■ WORK INSTRUCTIONS
Reproduce every line of text in the rows below verbatim. Leave out the pictures.

■ DATA FOR REVIEW
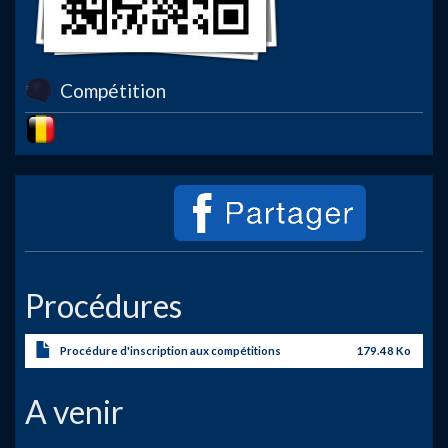
Compétition
Image
Procédures
Procédure d'inscription aux compétitions
179.48 Ko
A venir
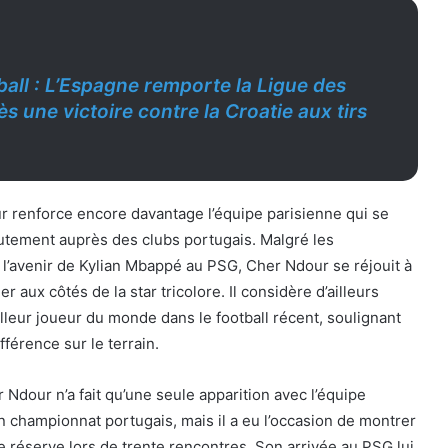
ball : L’Espagne remporte la Ligue des
s une victoire contre la Croatie aux tirs
r renforce encore davantage l’équipe parisienne qui se
utement auprès des clubs portugais. Malgré les
 l’avenir de Kylian Mbappé au PSG, Cher Ndour se réjouit à
r aux côtés de la star tricolore. Il considère d’ailleurs
eur joueur du monde dans le football récent, soulignant
ifférence sur le terrain.
 Ndour n’a fait qu’une seule apparition avec l’équipe
 championnat portugais, mais il a eu l’occasion de montrer
pe réserve lors de trente rencontres. Son arrivée au PSG lui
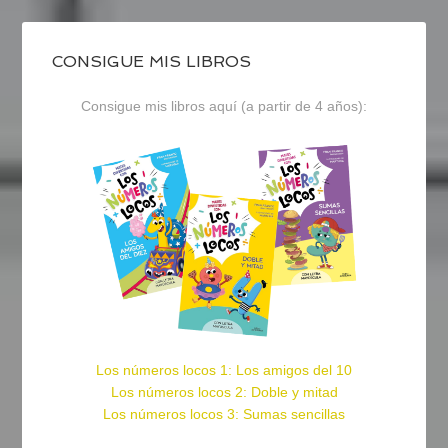
CONSIGUE MIS LIBROS
Consigue mis libros aquí (a partir de 4 años):
Los números locos 1: Los amigos del 10
Los números locos 2: Doble y mitad
Los números locos 3: Sumas sencillas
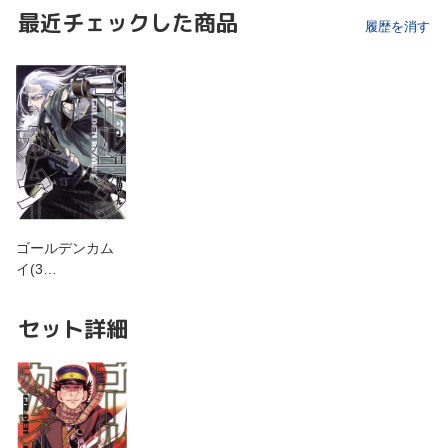
最近チェックした商品
履歴を消す
ゴールデンカム
イ(3…
セット詳細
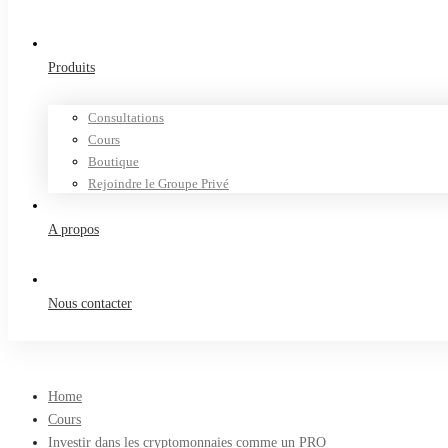
Produits
Consultations
Cours
Boutique
Rejoindre le Groupe Privé
A propos
Nous contacter
Home
Cours
Investir dans les cryptomonnaies comme un PRO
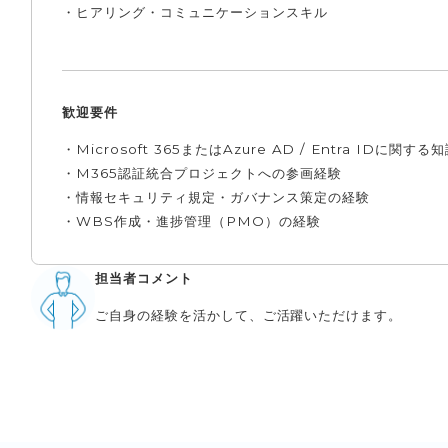
・ヒアリング・コミュニケーションスキル
歓迎要件
・Microsoft 365またはAzure AD / Entra IDに関
・M365認証統合プロジェクトへの参画経験
・情報セキュリティ規定・ガバナンス策定の経験
・WBS作成・進捗管理（PMO）の経験
担当者コメント
ご自身の経験を活かして、ご活躍いただけます。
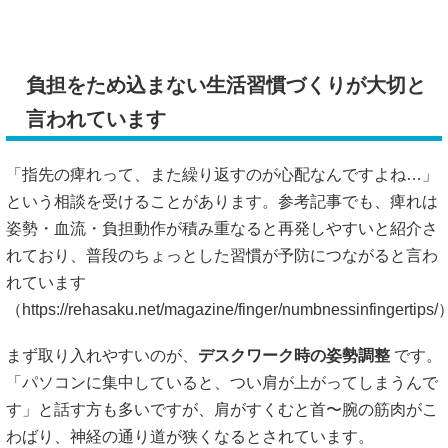
負担をため込まない生活習慣づくりが大切と
言われています
「指先の痺れって、また繰り返すのが心配なんですよね…」
という相談を受けることがあります。参考記事でも、痺れは
姿勢・血流・負担動作が積み重なると再発しやすいと紹介さ
れており、普段のちょっとした習慣が予防につながると言わ
れています
（
https://rehasaku.net/magazine/finger/numbnessinfingertips
まず取り入れやすいのが、
デスクワーク時の姿勢調整
です。
「パソコンに集中していると、つい肩が上がってしまうんで
す」と話す方も多いですが、肩がすくむと首〜腕の筋肉がこ
わばり、神経の通り道が狭くなるとされています。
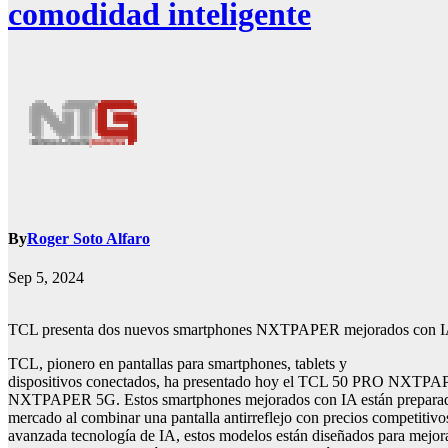
comodidad inteligente
By
Roger Soto Alfaro
Sep 5, 2024
TCL presenta dos nuevos smartphones NXTPAPER mejorados con IA:
TCL, pionero en pantallas para smartphones, tablets y
dispositivos conectados, ha presentado hoy el TCL 50 PRO NXTP
NXTPAPER 5G. Estos smartphones mejorados con IA están preparados
mercado al combinar una pantalla antirreflejo con precios competitiv
avanzada tecnología de IA, estos modelos están diseñados para mejora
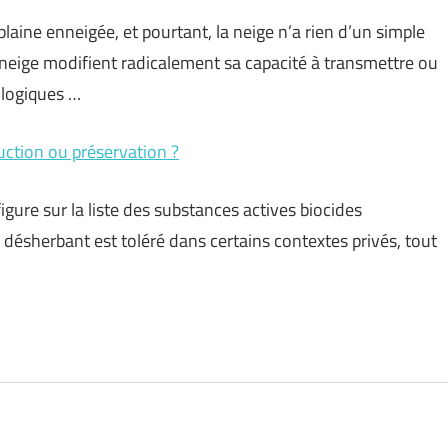
laine enneigée, et pourtant, la neige n’a rien d’un simple
a neige modifient radicalement sa capacité à transmettre ou
ologiques …
ruction ou préservation ?
igure sur la liste des substances actives biocides
ésherbant est toléré dans certains contextes privés, tout
…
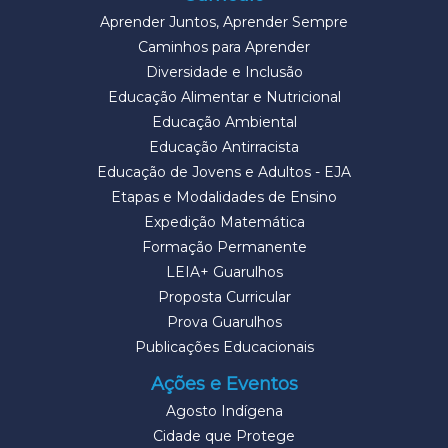
Aprender Juntos, Aprender Sempre
Caminhos para Aprender
Diversidade e Inclusão
Educação Alimentar e Nutricional
Educação Ambiental
Educação Antirracista
Educação de Jovens e Adultos - EJA
Etapas e Modalidades de Ensino
Expedição Matemática
Formação Permanente
LEIA+ Guarulhos
Proposta Curricular
Prova Guarulhos
Publicações Educacionais
Ações e Eventos
Agosto Indígena
Cidade que Protege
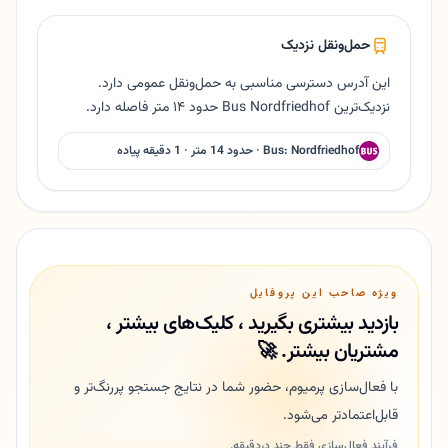
حمل‌ونقل نزدیک
این آدرس دسترسی مناسبی به حمل‌ونقل عمومی دارد.
نزدیک‌ترین Bus Nordfriedhof حدود ۱۴ متر فاصله دارد.
Bus: Nordfriedhof · حدود 14 متر · 1 دقیقه پیاده
ویژه صاحب این پروفایل
بازدید بیشتری بگیرید ، کلیک‌های بیشتر ،
مشتریان بیشتر. 🚀
با فعال‌سازی پرمیوم، حضور شما در نتایج جستجو پررنگ‌تر و
قابل‌اعتمادتر می‌شود.
فرآیند فعال‌سازی فقط چند دردقیقه.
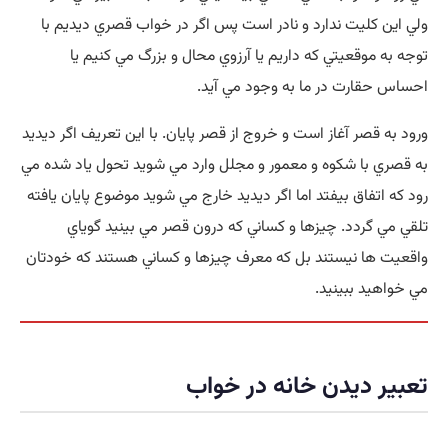
ولي اين کليت ندارد و نادر است پس اگر در خواب قصري ديديم با
توجه به موقعيتي که داريم يا آرزوي محال و بزرگ مي کنيم يا
احساس حقارت در ما به وجود مي آيد.
ورود به قصر آغاز است و خروج از قصر پايان. با اين تعريف اگر ديديد
به قصري با شکوه و معمور و مجلل وارد مي شويد تحول ياد شده مي
رود که اتفاق بيفتد اما اگر ديديد خارج مي شويد موضوع پايان يافته
تلقي مي گردد. چيزها و کساني که درون قصر مي بينيد گوياي
واقعيت ها نيستند بل که معرف چيزها و کساني هستند که خودتان
مي خواهيد ببينيد.
تعبیر ديدن خانه در خواب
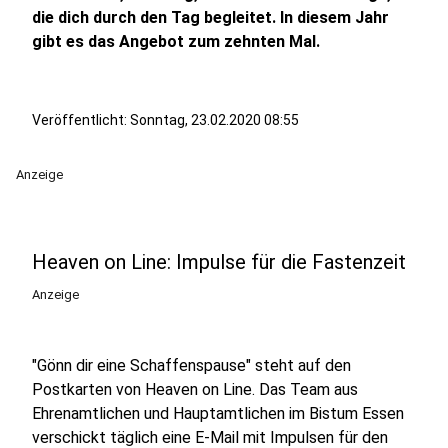
die dich durch den Tag begleitet. In diesem Jahr
gibt es das Angebot zum zehnten Mal.
Veröffentlicht:
Sonntag, 23.02.2020 08:55
Anzeige
Heaven on Line: Impulse für die Fastenzeit
Anzeige
"Gönn dir eine Schaffenspause" steht auf den
Postkarten von Heaven on Line. Das Team aus
Ehrenamtlichen und Hauptamtlichen im Bistum Essen
verschickt täglich eine E-Mail mit Impulsen für den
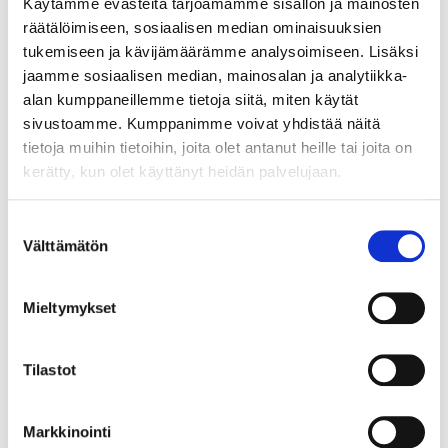
Käytämme evästeitä tarjoamamme sisällön ja mainosten
räätälöimiseen, sosiaalisen median ominaisuuksien
tukemiseen ja kävijämäärämme analysoimiseen. Lisäksi
jaamme sosiaalisen median, mainosalan ja analytiikka-
alan kumppaneillemme tietoja siitä, miten käytät
sivustoamme. Kumppanimme voivat yhdistää näitä
tietoja muihin tietoihin, joita olet antanut heille tai joita on
kerätty, kun olet käyttänyt heidän palvelujaan.
Suostumuksen
Välttämätön
valinta
Mieltymykset
Tilastot
Markkinointi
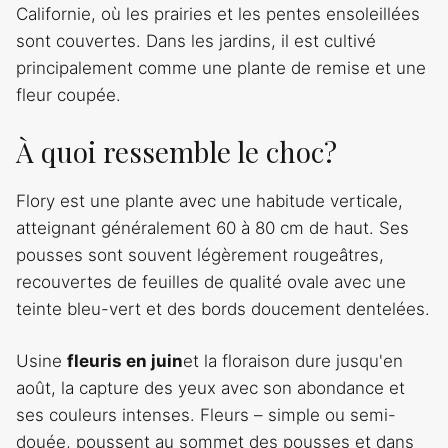
Californie, où les prairies et les pentes ensoleillées
sont couvertes. Dans les jardins, il est cultivé
principalement comme une plante de remise et une
fleur coupée.
À quoi ressemble le choc?
Flory est une plante avec une habitude verticale,
atteignant généralement 60 à 80 cm de haut. Ses
pousses sont souvent légèrement rougeâtres,
recouvertes de feuilles de qualité ovale avec une
teinte bleu-vert et des bords doucement dentelées.
Usine
fleuris en juin
et la floraison dure jusqu'en
août, la capture des yeux avec son abondance et
ses couleurs intenses. Fleurs – simple ou semi-
douée, poussent au sommet des pousses et dans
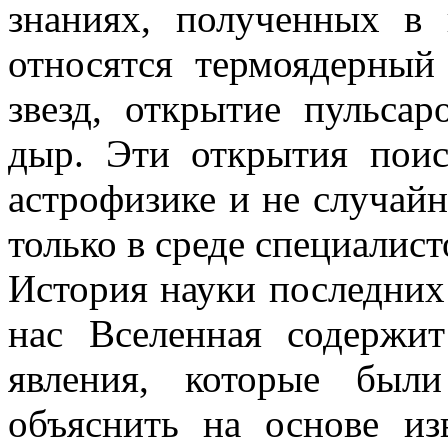
знаниях, полученных в 
относятся термоядерный
звезд, открытие пульсар
дыр. Эти открытия пои
астрофизике и не случай
только в среде специалист
История науки последних
нас Вселенная содержи
явления, которые были
объяснить на основе из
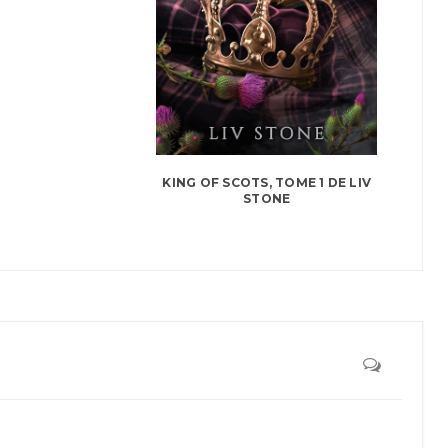
KING OF SCOTS, TOME 1 DE LIV
STONE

■ TASK ANSWER
Compétition
Image
Procédures
Procédure d'inscription aux compétitions
179.48 Ko
A venir
ball : L’Espagne remporte la Ligue des
s une victoire contre la Croatie aux tirs
r renforce encore davantage l’équipe parisienne qui se
utement auprès des clubs portugais. Malgré les
 l’avenir de Kylian Mbappé au PSG, Cher Ndour se réjouit à
r aux côtés de la star tricolore. Il considère d’ailleurs
eur joueur du monde dans le football récent, soulignant
ifférence sur le terrain.
 Ndour n’a fait qu’une seule apparition avec l’équipe
 championnat portugais, mais il a eu l’occasion de montrer
pe réserve lors de trente rencontres. Son arrivée au PSG lui
CONSIGUE MIS LIBROS
Consigue mis libros aquí (a partir de 4 años):
Los números locos 1: Los amigos del 10
Los números locos 2: Doble y mitad
Los números locos 3: Sumas sencillas
最近チェックした商品
履歴を消す
ゴールデンカム
イ(3…
セット詳細
Produits
Consultations
Cours
Boutique
Rejoindre le Groupe Privé
A propos
Nous contacter
Home
Cours
Investir dans les cryptomonnaies comme un PRO
・ヒアリング・コミュニケーションスキル
歓迎要件
・Microsoft 365またはAzure AD / Entra IDに関
・M365認証統合プロジェクトへの参画経験
・情報セキュリティ規定・ガバナンス策定の経験
・WBS作成・進捗管理（PMO）の経験
担当者コメント
ご自身の経験を活かして、ご活躍いただけます。
負担をため込まない生活習慣づくりが大切と
言われています
「指先の痺れって、また繰り返すのが心配なんですよね…」
という相談を受けることがあります。参考記事でも、痺れは
姿勢・血流・負担動作が積み重なると再発しやすいと紹介さ
れており、普段のちょっとした習慣が予防につながると言わ
れています
（
https://rehasaku.net/magazine/finger/numbnessinfingertips
まず取り入れやすいのが、
デスクワーク時の姿勢調整
です。
「パソコンに集中していると、つい肩が上がってしまうんで
す」と話す方も多いですが、肩がすくむと首〜腕の筋肉がこ
わばり、神経の通り道が狭くなるとされています。
comodidad inteligente
By
Roger Soto Alfaro
Sep 5, 2024
TCL presenta dos nuevos smartphones NXTPAPER mejorados con IA:
TCL, pionero en pantallas para smartphones, tablets y
dispositivos conectados, ha presentado hoy el TCL 50 PRO NXTP
NXTPAPER 5G. Estos smartphones mejorados con IA están preparados
mercado al combinar una pantalla antirreflejo con precios competitiv
avanzada tecnología de IA, estos modelos están diseñados para mejora
laine enneigée, et pourtant, la neige n’a rien d’un simple
a neige modifient radicalement sa capacité à transmettre ou
ologiques …
ruction ou préservation ?
igure sur la liste des substances actives biocides
ésherbant est toléré dans certains contextes privés, tout
…
Aprender Juntos, Aprender Sempre
Caminhos para Aprender
Diversidade e Inclusão
Educação Alimentar e Nutricional
Educação Ambiental
Educação Antirracista
Educação de Jovens e Adultos - EJA
Etapas e Modalidades de Ensino
Expedição Matemática
Formação Permanente
LEIA+ Guarulhos
Proposta Curricular
Prova Guarulhos
Publicações Educacionais
Ações e Eventos
Agosto Indígena
Cidade que Protege
حمل‌ونقل نزدیک
این آدرس دسترسی مناسبی به حمل‌ونقل عمومی دارد.
نزدیک‌ترین Bus Nordfriedhof حدود ۱۴ متر فاصله دارد.
Bus: Nordfriedhof · حدود 14 متر · 1 دقیقه پیاده
ویژه صاحب این پروفایل
بازدید بیشتری بگیرید ، کلیک‌های بیشتر ،
مشتریان بیشتر. 🚀
با فعال‌سازی پرمیوم، حضور شما در نتایج جستجو پررنگ‌تر و
قابل‌اعتمادتر می‌شود.
فرآیند فعال‌سازی فقط چند دردقیقه.
ولي اين کليت ندارد و نادر است پس اگر در خواب قصري ديديم با
توجه به موقعيتي که داريم يا آرزوي محال و بزرگ مي کنيم يا
احساس حقارت در ما به وجود مي آيد.
ورود به قصر آغاز است و خروج از قصر پايان. با اين تعريف اگر ديديد
به قصري با شکوه و معمور و مجلل وارد مي شويد تحول ياد شده مي
رود که اتفاق بيفتد اما اگر ديديد خارج مي شويد موضوع پايان يافته
تلقي مي گردد. چيزها و کساني که درون قصر مي بينيد گوياي
واقعيت ها نيستند بل که معرف چيزها و کساني هستند که خودتان
مي خواهيد ببينيد.
تعبیر ديدن خانه در خواب
die dich durch den Tag begleitet. In diesem Jahr
gibt es das Angebot zum zehnten Mal.
Veröffentlicht:
Sonntag, 23.02.2020 08:55
Anzeige
Heaven on Line: Impulse für die Fastenzeit
Anzeige
"Gönn dir eine Schaffenspause" steht auf den
Postkarten von Heaven on Line. Das Team aus
Ehrenamtlichen und Hauptamtlichen im Bistum Essen
verschickt täglich eine E-Mail mit Impulsen für den
Käytämme evästeitä tarjoamamme sisällön ja mainosten
räätälöimiseen, sosiaalisen median ominaisuuksien
tukemiseen ja kävijämäärämme analysoimiseen. Lisäksi
jaamme sosiaalisen median, mainosalan ja analytiikka-
alan kumppaneillemme tietoja siitä, miten käytät
sivustoamme. Kumppanimme voivat yhdistää näitä
tietoja muihin tietoihin, joita olet antanut heille tai joita on
kerätty, kun olet käyttänyt heidän palvelujaan.
Suostumuksen
Välttämätön
valinta
Mieltymykset
Tilastot
Markkinointi
Californie, où les prairies et les pentes ensoleillées
sont couvertes. Dans les jardins, il est cultivé
principalement comme une plante de remise et une
fleur coupée.
À quoi ressemble le choc?
Flory est une plante avec une habitude verticale,
atteignant généralement 60 à 80 cm de haut. Ses
pousses sont souvent légèrement rougeâtres,
recouvertes de feuilles de qualité ovale avec une
teinte bleu-vert et des bords doucement dentelées.
Usine
fleuris en juin
et la floraison dure jusqu'en
août, la capture des yeux avec son abondance et
ses couleurs intenses. Fleurs – simple ou semi-
douée, poussent au sommet des pousses et dans
знаниях, полученных в 
относятся термоядерный
звезд, открытие пульсар
дыр. Эти открытия пои
астрофизике и не случай
только в среде специалист
История науки последних
нас Вселенная содержи
явления, которые были
объяснить на основе из
KING OF SCOTS, TOME 1 DE LIV
STONE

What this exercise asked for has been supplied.